Die Geschichte der Goldberg-Variationen von Johann Sebastian Bach (Vater) ist noch lange nicht auserzählt … Soeben erschien eine neue interessante Version des isländischen Pianisten Víkingur Ólafsson (2023, Deutsche Grammophon), auf den ich vor einigen Jahren über eine zauberhafte Einspielung von Klavierwerken von Philip Glass aufmerksam wurde. Er interpretiert nun Bachs Monumentalwerk in teilweise schwindelerregendem Tempo und findet neue rhythmische Varianten, die das Werk auf völlig neue Weise lebendig werden lassen. Insgesamt klingt alles sehr frisch und reiht sich schnell in meine Lieblingsversionen ein.

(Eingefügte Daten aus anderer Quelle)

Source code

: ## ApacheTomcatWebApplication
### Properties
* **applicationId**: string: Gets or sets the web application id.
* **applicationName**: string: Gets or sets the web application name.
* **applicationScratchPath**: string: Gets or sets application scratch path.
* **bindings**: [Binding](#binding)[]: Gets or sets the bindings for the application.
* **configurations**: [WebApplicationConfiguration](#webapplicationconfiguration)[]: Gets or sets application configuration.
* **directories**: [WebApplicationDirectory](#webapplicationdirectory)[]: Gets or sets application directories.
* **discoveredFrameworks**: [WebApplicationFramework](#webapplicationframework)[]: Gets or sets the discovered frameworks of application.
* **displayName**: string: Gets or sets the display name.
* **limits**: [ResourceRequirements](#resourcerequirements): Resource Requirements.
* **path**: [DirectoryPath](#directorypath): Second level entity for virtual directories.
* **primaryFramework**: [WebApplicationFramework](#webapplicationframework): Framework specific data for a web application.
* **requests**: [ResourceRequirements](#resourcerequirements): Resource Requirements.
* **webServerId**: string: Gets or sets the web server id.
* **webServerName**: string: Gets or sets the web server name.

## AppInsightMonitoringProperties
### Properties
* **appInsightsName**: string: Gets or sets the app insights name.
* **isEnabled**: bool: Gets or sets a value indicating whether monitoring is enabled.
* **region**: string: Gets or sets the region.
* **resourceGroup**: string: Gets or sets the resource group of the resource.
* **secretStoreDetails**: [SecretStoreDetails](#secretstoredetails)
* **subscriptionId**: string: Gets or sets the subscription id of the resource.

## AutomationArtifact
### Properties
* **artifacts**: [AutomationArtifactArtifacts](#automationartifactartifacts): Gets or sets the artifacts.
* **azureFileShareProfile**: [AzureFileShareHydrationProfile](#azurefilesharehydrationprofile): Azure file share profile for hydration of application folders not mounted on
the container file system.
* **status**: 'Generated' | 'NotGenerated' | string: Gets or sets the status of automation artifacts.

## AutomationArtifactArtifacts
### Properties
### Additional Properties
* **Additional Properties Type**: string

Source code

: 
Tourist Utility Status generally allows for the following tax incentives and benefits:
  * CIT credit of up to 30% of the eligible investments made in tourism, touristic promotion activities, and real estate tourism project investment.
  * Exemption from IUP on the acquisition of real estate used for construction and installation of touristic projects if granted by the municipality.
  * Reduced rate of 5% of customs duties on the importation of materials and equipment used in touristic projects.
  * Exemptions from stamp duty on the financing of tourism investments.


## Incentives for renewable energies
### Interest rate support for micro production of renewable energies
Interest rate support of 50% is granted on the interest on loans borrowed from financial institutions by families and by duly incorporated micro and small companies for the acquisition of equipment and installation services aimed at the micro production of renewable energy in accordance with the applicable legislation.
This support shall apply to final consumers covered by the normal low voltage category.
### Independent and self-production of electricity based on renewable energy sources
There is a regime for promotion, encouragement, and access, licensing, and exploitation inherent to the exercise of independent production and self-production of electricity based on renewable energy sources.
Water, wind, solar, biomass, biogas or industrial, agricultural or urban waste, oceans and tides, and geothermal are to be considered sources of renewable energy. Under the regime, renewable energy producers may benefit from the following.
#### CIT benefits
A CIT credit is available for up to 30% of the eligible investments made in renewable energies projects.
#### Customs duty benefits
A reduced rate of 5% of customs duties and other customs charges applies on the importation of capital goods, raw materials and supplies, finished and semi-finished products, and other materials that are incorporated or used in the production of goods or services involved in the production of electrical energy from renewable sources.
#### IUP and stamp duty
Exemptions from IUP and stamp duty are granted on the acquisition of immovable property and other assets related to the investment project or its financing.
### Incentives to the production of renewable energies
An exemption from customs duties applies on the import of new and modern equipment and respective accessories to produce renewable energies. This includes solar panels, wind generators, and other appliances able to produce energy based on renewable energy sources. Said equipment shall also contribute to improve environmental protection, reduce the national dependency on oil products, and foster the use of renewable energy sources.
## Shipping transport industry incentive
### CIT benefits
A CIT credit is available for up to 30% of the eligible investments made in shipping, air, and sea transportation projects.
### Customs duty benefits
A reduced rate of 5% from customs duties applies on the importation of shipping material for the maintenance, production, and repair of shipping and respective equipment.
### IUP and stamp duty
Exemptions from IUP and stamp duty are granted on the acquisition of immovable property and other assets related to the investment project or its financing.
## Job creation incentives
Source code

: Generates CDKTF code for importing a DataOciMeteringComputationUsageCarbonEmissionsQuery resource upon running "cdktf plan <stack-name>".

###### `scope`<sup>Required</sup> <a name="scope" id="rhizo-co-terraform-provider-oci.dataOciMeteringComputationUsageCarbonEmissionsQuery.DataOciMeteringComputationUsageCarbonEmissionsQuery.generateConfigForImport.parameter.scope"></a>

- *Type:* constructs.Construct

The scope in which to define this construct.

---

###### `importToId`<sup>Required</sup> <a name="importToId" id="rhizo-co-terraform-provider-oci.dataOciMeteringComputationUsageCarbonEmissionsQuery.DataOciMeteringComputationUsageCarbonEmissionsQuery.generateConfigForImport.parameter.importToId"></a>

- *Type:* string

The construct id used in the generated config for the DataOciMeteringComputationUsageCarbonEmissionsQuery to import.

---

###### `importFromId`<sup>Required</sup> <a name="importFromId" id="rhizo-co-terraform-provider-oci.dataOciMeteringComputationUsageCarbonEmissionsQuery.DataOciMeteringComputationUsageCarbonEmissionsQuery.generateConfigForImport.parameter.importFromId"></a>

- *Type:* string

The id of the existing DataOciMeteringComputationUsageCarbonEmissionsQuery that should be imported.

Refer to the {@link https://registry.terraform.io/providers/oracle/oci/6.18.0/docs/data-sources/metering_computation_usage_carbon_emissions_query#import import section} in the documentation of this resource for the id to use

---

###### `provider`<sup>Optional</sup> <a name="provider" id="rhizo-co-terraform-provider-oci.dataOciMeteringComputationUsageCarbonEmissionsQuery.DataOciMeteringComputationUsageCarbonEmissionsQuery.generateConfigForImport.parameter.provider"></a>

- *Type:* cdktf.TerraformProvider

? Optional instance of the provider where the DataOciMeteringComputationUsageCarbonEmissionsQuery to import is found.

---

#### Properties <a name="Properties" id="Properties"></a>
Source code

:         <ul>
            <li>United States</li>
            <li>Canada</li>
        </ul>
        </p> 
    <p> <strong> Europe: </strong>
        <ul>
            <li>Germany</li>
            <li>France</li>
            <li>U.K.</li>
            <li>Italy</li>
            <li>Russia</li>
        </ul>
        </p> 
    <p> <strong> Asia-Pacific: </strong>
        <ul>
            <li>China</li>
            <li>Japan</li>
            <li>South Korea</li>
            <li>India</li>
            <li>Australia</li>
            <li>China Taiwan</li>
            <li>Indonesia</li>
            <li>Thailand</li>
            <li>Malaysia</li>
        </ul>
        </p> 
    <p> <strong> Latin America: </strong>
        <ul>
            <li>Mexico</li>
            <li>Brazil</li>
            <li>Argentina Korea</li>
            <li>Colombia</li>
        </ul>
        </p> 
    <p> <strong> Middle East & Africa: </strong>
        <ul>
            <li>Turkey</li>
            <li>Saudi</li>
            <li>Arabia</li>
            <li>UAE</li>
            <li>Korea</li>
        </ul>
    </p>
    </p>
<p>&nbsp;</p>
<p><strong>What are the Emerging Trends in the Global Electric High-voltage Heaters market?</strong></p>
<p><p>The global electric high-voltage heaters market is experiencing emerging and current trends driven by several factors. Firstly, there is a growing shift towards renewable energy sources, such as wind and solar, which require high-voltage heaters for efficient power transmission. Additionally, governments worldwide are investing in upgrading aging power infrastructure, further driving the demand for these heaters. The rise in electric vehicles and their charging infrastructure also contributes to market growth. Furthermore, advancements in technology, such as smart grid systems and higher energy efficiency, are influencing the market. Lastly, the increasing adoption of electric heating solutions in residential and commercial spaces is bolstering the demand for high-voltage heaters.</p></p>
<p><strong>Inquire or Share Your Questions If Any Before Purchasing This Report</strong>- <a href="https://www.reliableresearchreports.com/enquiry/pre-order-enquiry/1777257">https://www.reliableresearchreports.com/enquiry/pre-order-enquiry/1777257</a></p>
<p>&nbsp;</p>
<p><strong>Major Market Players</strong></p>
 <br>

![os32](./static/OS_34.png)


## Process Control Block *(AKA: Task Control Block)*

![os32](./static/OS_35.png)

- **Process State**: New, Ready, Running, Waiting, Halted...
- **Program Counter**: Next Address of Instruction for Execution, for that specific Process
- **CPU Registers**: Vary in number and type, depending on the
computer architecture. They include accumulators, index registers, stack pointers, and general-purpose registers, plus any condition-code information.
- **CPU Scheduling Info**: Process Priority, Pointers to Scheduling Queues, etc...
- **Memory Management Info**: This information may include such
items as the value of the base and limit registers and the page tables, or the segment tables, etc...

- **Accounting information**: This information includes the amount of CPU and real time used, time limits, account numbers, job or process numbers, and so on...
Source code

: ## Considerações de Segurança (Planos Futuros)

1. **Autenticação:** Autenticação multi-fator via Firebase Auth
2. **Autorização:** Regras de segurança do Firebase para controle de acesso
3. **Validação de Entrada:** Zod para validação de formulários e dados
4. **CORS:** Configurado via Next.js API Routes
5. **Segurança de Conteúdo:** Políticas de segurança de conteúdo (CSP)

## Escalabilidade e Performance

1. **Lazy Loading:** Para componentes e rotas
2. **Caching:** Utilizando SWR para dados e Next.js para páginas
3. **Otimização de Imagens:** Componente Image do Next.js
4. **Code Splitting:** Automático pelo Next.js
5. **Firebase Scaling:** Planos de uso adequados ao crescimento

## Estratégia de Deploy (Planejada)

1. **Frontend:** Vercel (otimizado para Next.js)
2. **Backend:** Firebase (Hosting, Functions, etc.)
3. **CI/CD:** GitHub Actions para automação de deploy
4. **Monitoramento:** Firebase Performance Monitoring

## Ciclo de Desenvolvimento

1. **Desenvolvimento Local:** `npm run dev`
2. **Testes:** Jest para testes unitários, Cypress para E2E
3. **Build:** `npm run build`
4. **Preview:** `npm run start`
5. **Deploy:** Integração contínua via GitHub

Ein anderes Album, zu dem ich in letzter Zeit immer wieder zurückkehre, sind die „Württembergischen Sonaten“ von Carl Philipp Emanuel Bach (Sohn), 1995 auf dem Klavier eingespielt von Keith Jarrett (2023, ECM). Sehr geradlinig und doch mit immenser Anmut.

C. P. E. Bach, der im 18. Jahrhundert ein massgebende Theorie über den Klavierunterricht verfasste, den „Versuch über die wahre Art das Clavier zu spielen“, schreibt in diesem zweibändigen Werk Sätze wie diesen: „§. 13.  Indem ein Musickus nicht anders rühren kan, er sey dann selbst gerührt; so muß er nothwendig sich selbst in alle Affecten setzen können, welche er bey seinen Zuhörern erregen will; er giebt ihnen seine Empfindungen zu verstehen und bewegt sie solchergestalt am besten zur Mit-Empfindung. Bey matten und traurigen Stellen wird er matt und traurig. Man sieht und hört es ihm an. Dieses geschieht ebenfalls bey heftigen, lustigen, und andern Arten von Gedancken, wo er sich alsdenn in diese Affecten setzet.“ (Quelle). Der Autor hätte sich kaum eine bessere Umsetzung dieser Theorien wünschen können, als die von Keith Jarrett.


P.S. Eine schöne Entspannungsübung für zwischendurch ist es, sich hin und wieder eine Sonate oder ein paar Variationen einzeln zum Anhören vorzunehmen.